**INSTRUCTION**
For this exercise, transcribe all the records below exactly.

Collected data:

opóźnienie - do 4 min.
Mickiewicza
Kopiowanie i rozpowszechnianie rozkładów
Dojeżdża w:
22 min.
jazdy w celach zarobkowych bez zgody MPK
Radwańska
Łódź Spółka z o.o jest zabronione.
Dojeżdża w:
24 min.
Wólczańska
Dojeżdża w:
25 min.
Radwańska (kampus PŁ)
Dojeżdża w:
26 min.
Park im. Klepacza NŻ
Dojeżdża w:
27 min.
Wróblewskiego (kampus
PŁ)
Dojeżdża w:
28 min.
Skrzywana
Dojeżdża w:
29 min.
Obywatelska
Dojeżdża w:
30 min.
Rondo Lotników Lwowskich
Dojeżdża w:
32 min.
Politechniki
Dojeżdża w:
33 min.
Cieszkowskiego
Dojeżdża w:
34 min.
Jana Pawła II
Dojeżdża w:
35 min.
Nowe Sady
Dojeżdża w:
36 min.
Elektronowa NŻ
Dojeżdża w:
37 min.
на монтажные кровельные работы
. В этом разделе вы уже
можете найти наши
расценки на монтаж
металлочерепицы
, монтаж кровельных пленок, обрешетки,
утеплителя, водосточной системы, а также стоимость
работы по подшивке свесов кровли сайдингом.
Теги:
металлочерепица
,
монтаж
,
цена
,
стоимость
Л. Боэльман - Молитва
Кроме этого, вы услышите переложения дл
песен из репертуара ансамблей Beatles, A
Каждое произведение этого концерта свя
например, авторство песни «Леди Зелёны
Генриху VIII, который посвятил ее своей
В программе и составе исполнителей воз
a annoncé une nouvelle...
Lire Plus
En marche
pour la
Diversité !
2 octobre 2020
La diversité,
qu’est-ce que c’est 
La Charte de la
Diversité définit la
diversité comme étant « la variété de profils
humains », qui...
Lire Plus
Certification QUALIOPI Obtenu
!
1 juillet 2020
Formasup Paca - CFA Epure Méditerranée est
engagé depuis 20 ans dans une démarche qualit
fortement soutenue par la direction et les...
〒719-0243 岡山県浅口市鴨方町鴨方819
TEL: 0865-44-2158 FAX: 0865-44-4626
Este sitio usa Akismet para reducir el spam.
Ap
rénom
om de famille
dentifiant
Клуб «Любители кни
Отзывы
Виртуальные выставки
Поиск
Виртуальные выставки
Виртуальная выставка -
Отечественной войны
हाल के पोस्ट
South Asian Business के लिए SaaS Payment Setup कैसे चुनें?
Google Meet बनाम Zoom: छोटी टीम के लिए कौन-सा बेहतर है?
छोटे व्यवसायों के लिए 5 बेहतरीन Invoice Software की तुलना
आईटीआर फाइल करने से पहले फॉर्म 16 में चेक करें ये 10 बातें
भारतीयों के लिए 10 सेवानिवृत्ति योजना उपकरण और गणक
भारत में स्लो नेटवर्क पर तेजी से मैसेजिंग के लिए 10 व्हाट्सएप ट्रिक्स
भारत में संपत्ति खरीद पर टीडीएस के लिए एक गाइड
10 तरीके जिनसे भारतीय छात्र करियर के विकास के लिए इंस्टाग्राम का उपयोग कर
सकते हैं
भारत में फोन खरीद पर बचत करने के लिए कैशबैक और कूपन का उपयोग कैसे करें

**ANSWER AREA**
opóźnienie - do 4 min.
Mickiewicza
Kopiowanie i rozpowszechnianie rozkładów
Dojeżdża w:
22 min.
jazdy w celach zarobkowych bez zgody MPK
Radwańska
Łódź Spółka z o.o jest zabronione.
Dojeżdża w:
24 min.
Wólczańska
Dojeżdża w:
25 min.
Radwańska (kampus PŁ)
Dojeżdża w:
26 min.
Park im. Klepacza NŻ
Dojeżdża w:
27 min.
Wróblewskiego (kampus
PŁ)
Dojeżdża w:
28 min.
Skrzywana
Dojeżdża w:
29 min.
Obywatelska
Dojeżdża w:
30 min.
Rondo Lotników Lwowskich
Dojeżdża w:
32 min.
Politechniki
Dojeżdża w:
33 min.
Cieszkowskiego
Dojeżdża w:
34 min.
Jana Pawła II
Dojeżdża w:
35 min.
Nowe Sady
Dojeżdża w:
36 min.
Elektronowa NŻ
Dojeżdża w:
37 min.
на монтажные кровельные работы
. В этом разделе вы уже
можете найти наши
расценки на монтаж
металлочерепицы
, монтаж кровельных пленок, обрешетки,
утеплителя, водосточной системы, а также стоимость
работы по подшивке свесов кровли сайдингом.
Теги:
металлочерепица
,
монтаж
,
цена
,
стоимость
Л. Боэльман - Молитва
Кроме этого, вы услышите переложения дл
песен из репертуара ансамблей Beatles, A
Каждое произведение этого концерта свя
например, авторство песни «Леди Зелёны
Генриху VIII, который посвятил ее своей
В программе и составе исполнителей воз
a annoncé une nouvelle...
Lire Plus
En marche
pour la
Diversité !
2 octobre 2020
La diversité,
qu’est-ce que c’est 
La Charte de la
Diversité définit la
diversité comme étant « la variété de profils
humains », qui...
Lire Plus
Certification QUALIOPI Obtenu
!
1 juillet 2020
Formasup Paca - CFA Epure Méditerranée est
engagé depuis 20 ans dans une démarche qualit
fortement soutenue par la direction et les...
〒719-0243 岡山県浅口市鴨方町鴨方819
TEL: 0865-44-2158 FAX: 0865-44-4626
Este sitio usa Akismet para reducir el spam.
Ap
rénom
om de famille
dentifiant
Клуб «Любители кни
Отзывы
Виртуальные выставки
Поиск
Виртуальные выставки
Виртуальная выставка -
Отечественной войны
हाल के पोस्ट
South Asian Business के लिए SaaS Payment Setup कैसे चुनें?
Google Meet बनाम Zoom: छोटी टीम के लिए कौन-सा बेहतर है?
छोटे व्यवसायों के लिए 5 बेहतरीन Invoice Software की तुलना
आईटीआर फाइल करने से पहले फॉर्म 16 में चेक करें ये 10 बातें
भारतीयों के लिए 10 सेवानिवृत्ति योजना उपकरण और गणक
भारत में स्लो नेटवर्क पर तेजी से मैसेजिंग के लिए 10 व्हाट्सएप ट्रिक्स
भारत में संपत्ति खरीद पर टीडीएस के लिए एक गाइड
10 तरीके जिनसे भारतीय छात्र करियर के विकास के लिए इंस्टाग्राम का उपयोग कर
सकते हैं
भारत में फोन खरीद पर बचत करने के लिए कैशबैक और कूपन का उपयोग कैसे करें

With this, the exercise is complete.